The rot began somewhat in the 1980’s when there were only seven different winners, although one of those was a second division side and there was also the unlikely double of Coventry City and Wimbledon winning the competition back to back.
The 1990’s saw only six different winners and so far this decade there have been just the four usual suspects.
In fact since Wimbledon famously lifted the trophy in 1988 there have only been six different winners of the FA Cup and, of those, Spurs and Everton have lifted the cup only once each leaving United, Liverpool, Arsenal and Chelsea to greedily devour the rest themselves.
That’s not magic is it?
Genuine giant killings seem to be a thing of the past as well. In the 50’s Port Vale put out the cup holders Blackpool on their way to the semi finals where they lost to a disputed penalty while Bournemouth won at Wolves and beat Tottenham before losing narrowly to the Busby Babes in 1957.
In 1959 Norwich City, another third division club, made it to the semi finals, beating Manchester United and Spurs along the way, before losing by the only goal in a replay.

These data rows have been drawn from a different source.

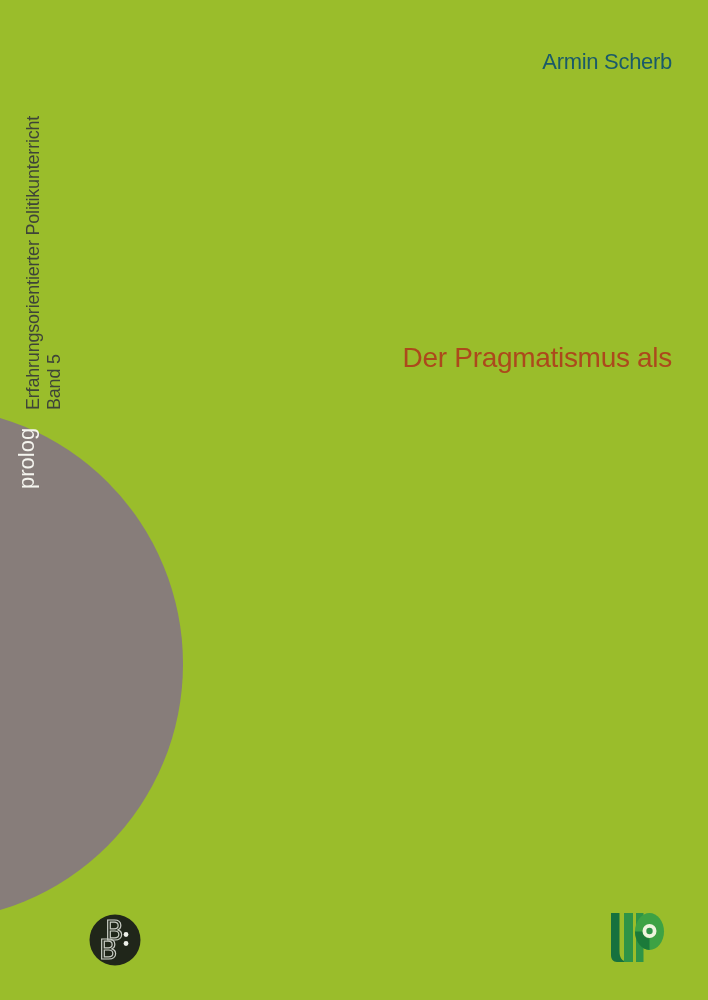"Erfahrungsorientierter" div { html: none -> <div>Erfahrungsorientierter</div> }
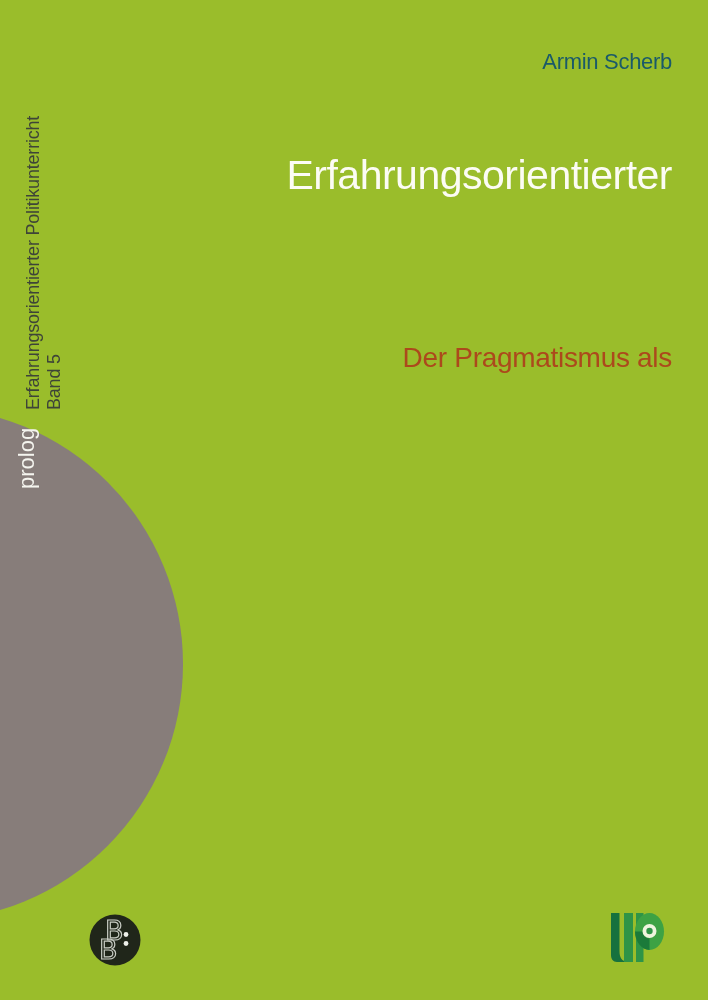"Der Pragmatismus als" .subtitle { margin-top: 36px -> none }
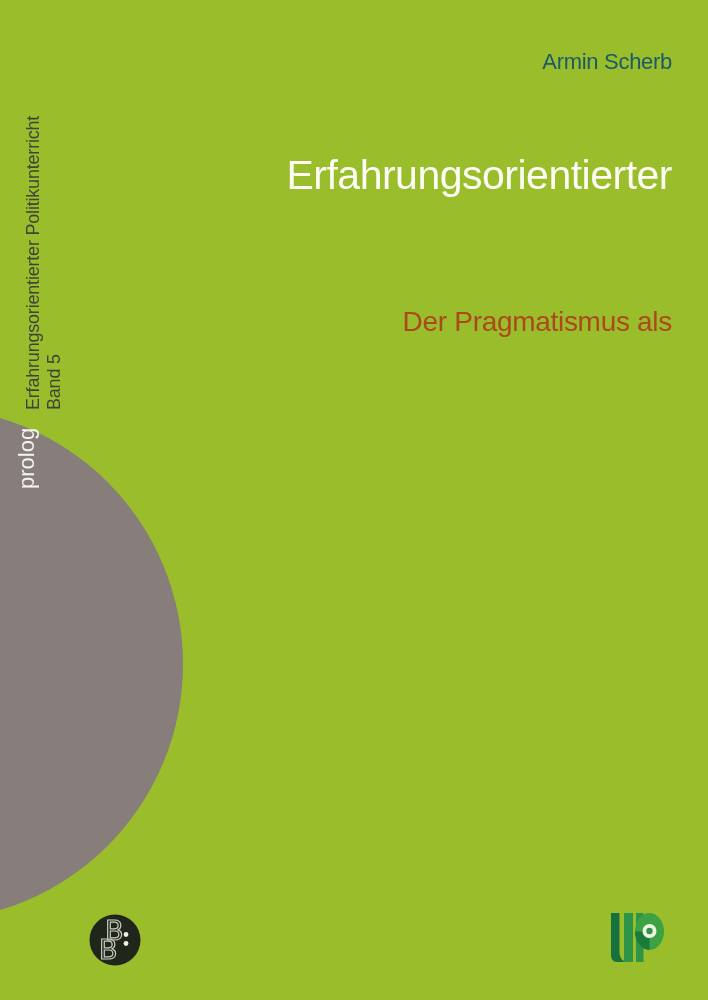"Grundlage politischen Lernens" div { html: none -> <div>Grundlage politischen Lernens</div> }
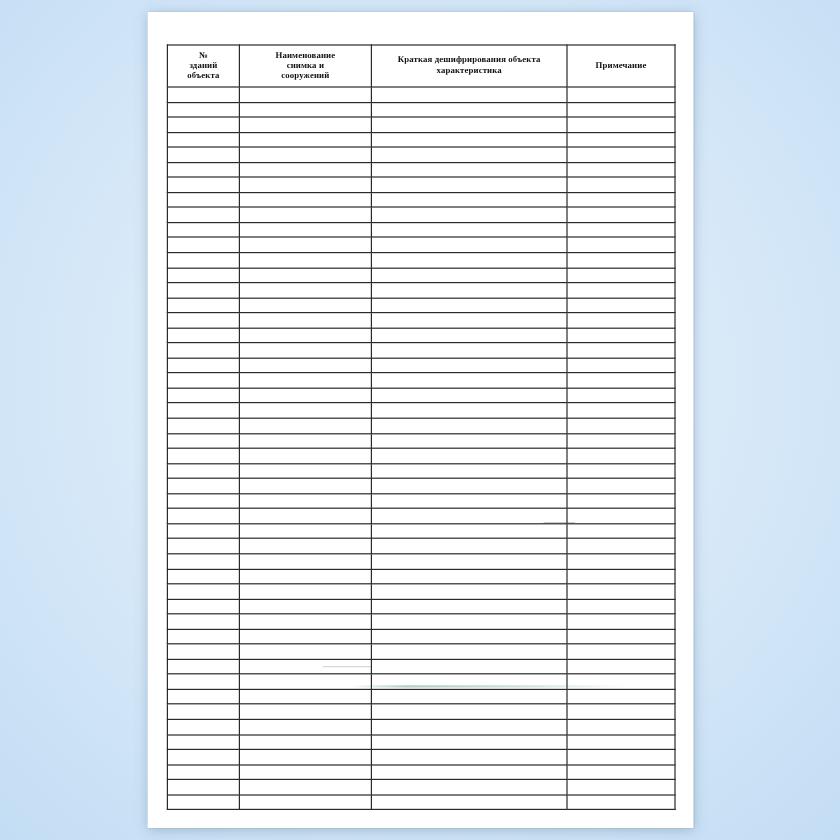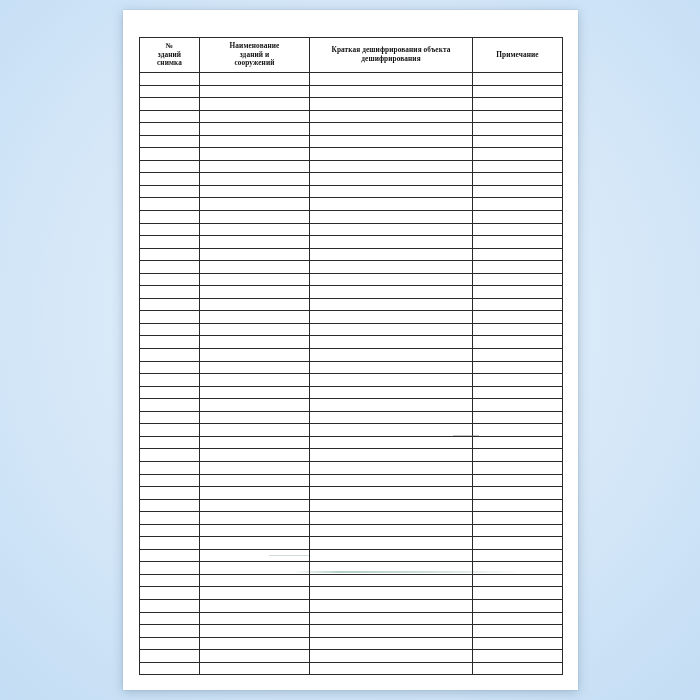"зданий и" span.hdr-line { text: зданий -> снимка }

This was also the year that Worcester City beat Liverpool, but Bill Shankly’s team were only in the second division themselves then so it hardly counts.
In the 1960’s Crewe Alexandra won at Chelsea, having lost at Tottenham 13-2 the previous year, but again it was the 1970’s that proved a real vintage era for the competition.
We had Colchester United dumping out Don Revie’s great Leeds side as well as Ronnie Radford’s Hereford United taking out Newcastle.
We had two second division winners in Sunderland and Southampton who embarrassed the red hot favourites Leeds and Man U. respectively.
Another second division club, Fulham, made the final in 1975 and a year later Crystal Palace, from the third division, made it to the semis.
On top of all that we had Wimbledon, a non league club, winning away at first division Burnley before taking Leeds to a replay and only going down by a single, cruelly deflected, goal as well as Wrexham and Blyth Spartans in 1978 who ended up playing each other in the 5th round and providing one of the most dramatic ties imaginable.
The 1980’s continued to provide us with upsets, not that any of us were unduly upset. Bournemouth dumped out Manchester United, the holders, in 1984 while Sutton United toppled Coventry City in 1989.
The 1990’s threw up the glory that was Wrexham beating Arsenal with a splendid Mickey Thomas free kick but since then real shocks have been hard to come by.
In all fairness I must point out that money isn’t the only thing spoiling the romance of the cup. Probably all of the upsets mentioned above would have taken place on mudheaps akin to quicksand with defenders kicking lumps out of their supposed betters with virtual immunity.
The cup used to be the great leveller. Now it’s just another glaring demonstration of the haves and have nots.
Not so much the ultimate sporting democracy as another sporting autocracy.
And just as in any other walk of life nobody really enjoys seeing those with everything lording it over those who have nothing, except the privileged few themselves.